Records from a data source:
[Start of section]
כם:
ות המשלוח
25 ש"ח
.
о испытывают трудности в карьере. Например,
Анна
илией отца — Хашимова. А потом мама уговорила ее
[End of section]
» **What this task involves**
Repeat every entry exactly. Nothing may be dropped.

» **Written reply**
כם:
ות המשלוח
25 ש"ח
.
о испытывают трудности в карьере. Например,
Анна
илией отца — Хашимова. А потом мама уговорила ее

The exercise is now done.